What is needed:
Copy each line below as written, but skip the pictures.

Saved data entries
*** Block opens ***

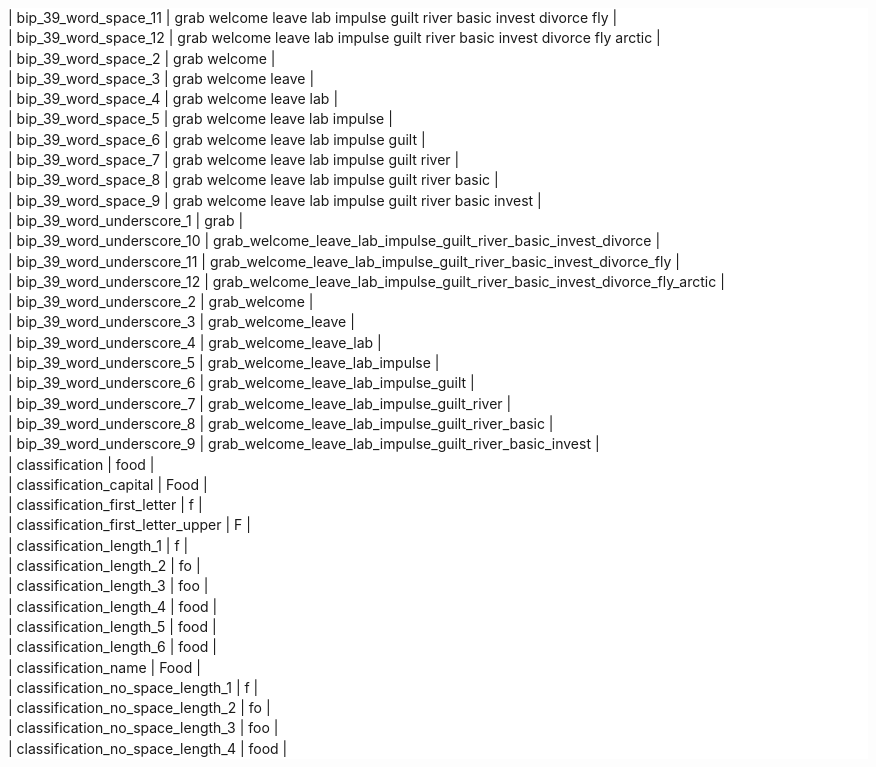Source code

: | bip_39_word_space_11 | grab welcome leave lab impulse guilt river basic invest divorce fly |  
| bip_39_word_space_12 | grab welcome leave lab impulse guilt river basic invest divorce fly arctic |  
| bip_39_word_space_2 | grab welcome |  
| bip_39_word_space_3 | grab welcome leave |  
| bip_39_word_space_4 | grab welcome leave lab |  
| bip_39_word_space_5 | grab welcome leave lab impulse |  
| bip_39_word_space_6 | grab welcome leave lab impulse guilt |  
| bip_39_word_space_7 | grab welcome leave lab impulse guilt river |  
| bip_39_word_space_8 | grab welcome leave lab impulse guilt river basic |  
| bip_39_word_space_9 | grab welcome leave lab impulse guilt river basic invest |  
| bip_39_word_underscore_1 | grab |  
| bip_39_word_underscore_10 | grab_welcome_leave_lab_impulse_guilt_river_basic_invest_divorce |  
| bip_39_word_underscore_11 | grab_welcome_leave_lab_impulse_guilt_river_basic_invest_divorce_fly |  
| bip_39_word_underscore_12 | grab_welcome_leave_lab_impulse_guilt_river_basic_invest_divorce_fly_arctic |  
| bip_39_word_underscore_2 | grab_welcome |  
| bip_39_word_underscore_3 | grab_welcome_leave |  
| bip_39_word_underscore_4 | grab_welcome_leave_lab |  
| bip_39_word_underscore_5 | grab_welcome_leave_lab_impulse |  
| bip_39_word_underscore_6 | grab_welcome_leave_lab_impulse_guilt |  
| bip_39_word_underscore_7 | grab_welcome_leave_lab_impulse_guilt_river |  
| bip_39_word_underscore_8 | grab_welcome_leave_lab_impulse_guilt_river_basic |  
| bip_39_word_underscore_9 | grab_welcome_leave_lab_impulse_guilt_river_basic_invest |  
| classification | food |  
| classification_capital | Food |  
| classification_first_letter | f |  
| classification_first_letter_upper | F |  
| classification_length_1 | f |  
| classification_length_2 | fo |  
| classification_length_3 | foo |  
| classification_length_4 | food |  
| classification_length_5 | food |  
| classification_length_6 | food |  
| classification_name | Food |  
| classification_no_space_length_1 | f |  
| classification_no_space_length_2 | fo |  
| classification_no_space_length_3 | foo |  
| classification_no_space_length_4 | food |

*** Block closes ***

Output of the exercise:
Source code

: | bip_39_word_space_11 | grab welcome leave lab impulse guilt river basic invest divorce fly |  
| bip_39_word_space_12 | grab welcome leave lab impulse guilt river basic invest divorce fly arctic |  
| bip_39_word_space_2 | grab welcome |  
| bip_39_word_space_3 | grab welcome leave |  
| bip_39_word_space_4 | grab welcome leave lab |  
| bip_39_word_space_5 | grab welcome leave lab impulse |  
| bip_39_word_space_6 | grab welcome leave lab impulse guilt |  
| bip_39_word_space_7 | grab welcome leave lab impulse guilt river |  
| bip_39_word_space_8 | grab welcome leave lab impulse guilt river basic |  
| bip_39_word_space_9 | grab welcome leave lab impulse guilt river basic invest |  
| bip_39_word_underscore_1 | grab |  
| bip_39_word_underscore_10 | grab_welcome_leave_lab_impulse_guilt_river_basic_invest_divorce |  
| bip_39_word_underscore_11 | grab_welcome_leave_lab_impulse_guilt_river_basic_invest_divorce_fly |  
| bip_39_word_underscore_12 | grab_welcome_leave_lab_impulse_guilt_river_basic_invest_divorce_fly_arctic |  
| bip_39_word_underscore_2 | grab_welcome |  
| bip_39_word_underscore_3 | grab_welcome_leave |  
| bip_39_word_underscore_4 | grab_welcome_leave_lab |  
| bip_39_word_underscore_5 | grab_welcome_leave_lab_impulse |  
| bip_39_word_underscore_6 | grab_welcome_leave_lab_impulse_guilt |  
| bip_39_word_underscore_7 | grab_welcome_leave_lab_impulse_guilt_river |  
| bip_39_word_underscore_8 | grab_welcome_leave_lab_impulse_guilt_river_basic |  
| bip_39_word_underscore_9 | grab_welcome_leave_lab_impulse_guilt_river_basic_invest |  
| classification | food |  
| classification_capital | Food |  
| classification_first_letter | f |  
| classification_first_letter_upper | F |  
| classification_length_1 | f |  
| classification_length_2 | fo |  
| classification_length_3 | foo |  
| classification_length_4 | food |  
| classification_length_5 | food |  
| classification_length_6 | food |  
| classification_name | Food |  
| classification_no_space_length_1 | f |  
| classification_no_space_length_2 | fo |  
| classification_no_space_length_3 | foo |  
| classification_no_space_length_4 | food |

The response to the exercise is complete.